Таким образом, нашему офицеру не пришлось ни подбирать ключи, ни отодвигать засовы, чтобы проникнуть внутрь храма.

Держа в руке фонарь, тусклый свет которого то и дело терялся в густом сумраке нефов, отбрасывая на стены неправдоподобно огромную тень шедшего впереди квартирмейстера, капитан обошел церковь сверху донизу, обследовал одну за другой все капеллы; решившись наконец, он приказал отряду спешиться и в общей толчее принялся как мог устраивать драгун на ночлег.

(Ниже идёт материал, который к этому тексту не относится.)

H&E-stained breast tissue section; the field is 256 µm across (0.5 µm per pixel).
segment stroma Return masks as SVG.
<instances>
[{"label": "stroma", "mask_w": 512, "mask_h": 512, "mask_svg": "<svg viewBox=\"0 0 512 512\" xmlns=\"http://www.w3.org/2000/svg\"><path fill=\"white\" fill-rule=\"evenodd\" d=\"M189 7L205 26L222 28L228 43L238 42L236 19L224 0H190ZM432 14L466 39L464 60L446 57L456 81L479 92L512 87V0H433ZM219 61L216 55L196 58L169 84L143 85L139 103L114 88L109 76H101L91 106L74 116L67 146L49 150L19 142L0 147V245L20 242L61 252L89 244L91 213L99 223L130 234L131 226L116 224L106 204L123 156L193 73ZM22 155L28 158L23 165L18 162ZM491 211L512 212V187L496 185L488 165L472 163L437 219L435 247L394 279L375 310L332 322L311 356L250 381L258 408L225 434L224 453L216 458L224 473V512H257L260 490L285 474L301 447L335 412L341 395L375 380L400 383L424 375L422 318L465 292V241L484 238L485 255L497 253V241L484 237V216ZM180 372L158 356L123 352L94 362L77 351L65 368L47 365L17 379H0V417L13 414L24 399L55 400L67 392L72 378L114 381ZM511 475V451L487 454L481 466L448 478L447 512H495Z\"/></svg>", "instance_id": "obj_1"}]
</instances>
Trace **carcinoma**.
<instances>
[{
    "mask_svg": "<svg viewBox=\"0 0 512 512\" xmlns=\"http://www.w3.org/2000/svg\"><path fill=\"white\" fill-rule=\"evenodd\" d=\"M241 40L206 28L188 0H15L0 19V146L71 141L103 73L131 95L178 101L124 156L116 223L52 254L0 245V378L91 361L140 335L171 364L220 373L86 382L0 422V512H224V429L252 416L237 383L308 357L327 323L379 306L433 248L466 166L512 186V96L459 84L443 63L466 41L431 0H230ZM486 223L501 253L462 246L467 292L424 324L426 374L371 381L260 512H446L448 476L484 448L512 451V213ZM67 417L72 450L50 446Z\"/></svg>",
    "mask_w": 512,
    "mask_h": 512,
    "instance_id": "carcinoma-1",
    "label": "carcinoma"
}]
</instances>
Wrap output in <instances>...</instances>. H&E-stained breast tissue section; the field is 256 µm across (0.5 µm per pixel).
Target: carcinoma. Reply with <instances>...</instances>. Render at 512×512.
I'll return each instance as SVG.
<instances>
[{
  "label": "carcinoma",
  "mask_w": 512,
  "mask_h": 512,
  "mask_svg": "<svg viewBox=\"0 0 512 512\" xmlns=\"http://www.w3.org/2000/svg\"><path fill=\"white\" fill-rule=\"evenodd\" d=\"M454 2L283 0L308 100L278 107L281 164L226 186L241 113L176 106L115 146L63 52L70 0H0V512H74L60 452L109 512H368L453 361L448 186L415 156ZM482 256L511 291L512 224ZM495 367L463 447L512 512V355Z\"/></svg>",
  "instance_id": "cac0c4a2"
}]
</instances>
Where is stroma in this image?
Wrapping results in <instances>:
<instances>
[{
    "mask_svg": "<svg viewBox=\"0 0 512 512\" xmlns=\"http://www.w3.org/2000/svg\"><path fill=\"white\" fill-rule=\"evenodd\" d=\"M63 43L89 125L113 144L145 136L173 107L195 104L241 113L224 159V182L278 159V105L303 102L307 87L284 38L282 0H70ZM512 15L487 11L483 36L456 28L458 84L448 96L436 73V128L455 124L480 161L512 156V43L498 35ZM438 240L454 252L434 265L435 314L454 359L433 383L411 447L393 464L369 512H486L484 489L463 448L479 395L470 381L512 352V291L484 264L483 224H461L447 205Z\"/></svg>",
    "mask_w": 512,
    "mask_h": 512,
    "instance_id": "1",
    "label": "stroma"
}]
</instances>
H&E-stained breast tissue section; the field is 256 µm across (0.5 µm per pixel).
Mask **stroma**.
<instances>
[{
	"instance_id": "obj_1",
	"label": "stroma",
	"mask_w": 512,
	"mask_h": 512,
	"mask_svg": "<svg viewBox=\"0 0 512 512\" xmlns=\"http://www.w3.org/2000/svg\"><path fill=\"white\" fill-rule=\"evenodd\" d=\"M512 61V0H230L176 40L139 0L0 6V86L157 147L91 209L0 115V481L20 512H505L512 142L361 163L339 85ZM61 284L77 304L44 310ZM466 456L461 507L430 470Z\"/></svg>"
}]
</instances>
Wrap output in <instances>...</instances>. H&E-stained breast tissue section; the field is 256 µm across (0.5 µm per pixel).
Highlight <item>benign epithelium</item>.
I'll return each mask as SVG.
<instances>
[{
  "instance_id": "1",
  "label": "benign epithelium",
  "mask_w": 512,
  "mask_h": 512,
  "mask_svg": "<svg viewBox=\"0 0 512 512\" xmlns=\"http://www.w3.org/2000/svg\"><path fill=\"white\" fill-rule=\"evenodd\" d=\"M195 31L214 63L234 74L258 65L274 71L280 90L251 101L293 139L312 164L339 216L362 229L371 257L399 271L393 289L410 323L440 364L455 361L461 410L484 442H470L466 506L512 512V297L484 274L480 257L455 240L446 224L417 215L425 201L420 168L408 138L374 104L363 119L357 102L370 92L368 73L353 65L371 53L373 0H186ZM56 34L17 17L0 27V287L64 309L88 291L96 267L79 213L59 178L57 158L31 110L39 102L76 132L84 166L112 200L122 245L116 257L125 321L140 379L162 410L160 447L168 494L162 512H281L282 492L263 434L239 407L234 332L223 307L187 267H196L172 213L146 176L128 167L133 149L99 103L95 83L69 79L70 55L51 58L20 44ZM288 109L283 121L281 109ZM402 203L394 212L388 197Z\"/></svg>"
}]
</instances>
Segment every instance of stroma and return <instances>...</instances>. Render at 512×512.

Мы уже говорили, что церковь была совершенно разграблена: с высоких карнизов над главным алтарем еще свисали клочья изорванного покрова, которым служители, покидая храм, укрыли святыню; тут и там можно было разглядеть священные изображения, в беспорядке сваленные у стен; на потемневших спинках церковных скамей, вырезанных из лиственницы, в слабом свете фонаря угадывались чьи-то причудливые лица; плиты пола во многих местах распались на куски, но кое-где еще уцелели массивные надгробия с девизами, гербами и длинными изречениями готическим письмом, а в глубине в безмолвии капелл и на пересечении нефов, подобно бледным недвижным призракам, смутно вырисовывались во мраке каменные статуи — выпрямившись в полный рост или преклонив колени над мрамором гробниц, они оставались единственными обитателями разоренного святилища.

Всякому непривычному к подобным зрелищам человеку, утомленному меньше нашего драгунского офицера, который одолел за день переход в четырнадцать лиг длиною, хватило бы и сотой доли воображения, чтобы всю ночь не сомкнуть глаз в сумрачной и величавой обители, где все — и ругань солдат, во весь голос клявших новое жилье, и звяканье шпор о грузные могильные плиты, и ржание привязанных к колоннам жеребцов, которые, горячась и вскидывая голову, нетерпеливо звенели цепями, — сливалось в невнятный гул, эхом отдававшийся под высокими сводами и постепенно затихавший в глубине храма.

Однако наш герой, несмотря на молодость, притерпевшийся к неудобствам походной жизни, устроив отряд на ночлег, приказал бросить возле алтаря мешок сена, поплотнее завернулся в плащ, и не прошло и пяти минут, как он уже похрапывал не хуже самого короля в мадридском дворце.

Солдаты, подложив под головы седла, последовали его примеру, и шум голосов постепенно начал стихать.

Полчаса спустя в храме слышался только приглушенный свист ветра, гулявшего в разбитых витражах стрельчатых окон, шелест крыльев вспугнутых ночных птиц, что ютились среди лепнины и в складках каменных балдахинов, да мерная поступь часового, который, закутавшись в широкополый плащ, вышагивал туда и обратно вдоль портала.

II

В те давние времена, когда приключилась эта правдивая, хотя и невероятная история, равно как и сейчас, всякому, равнодушному к сокровищам культуры, заключенным в стенах древнего Толедо, город показался бы беспорядочным, старым, унылым и обветшалым.

Офицеры французской армии, судя по их варварским действиям, надолго сохранившим по себе печальную память, отнюдь не интересовались ни искусством, ни стариной; излишне говорить, что они изнывали от скуки в древней столице.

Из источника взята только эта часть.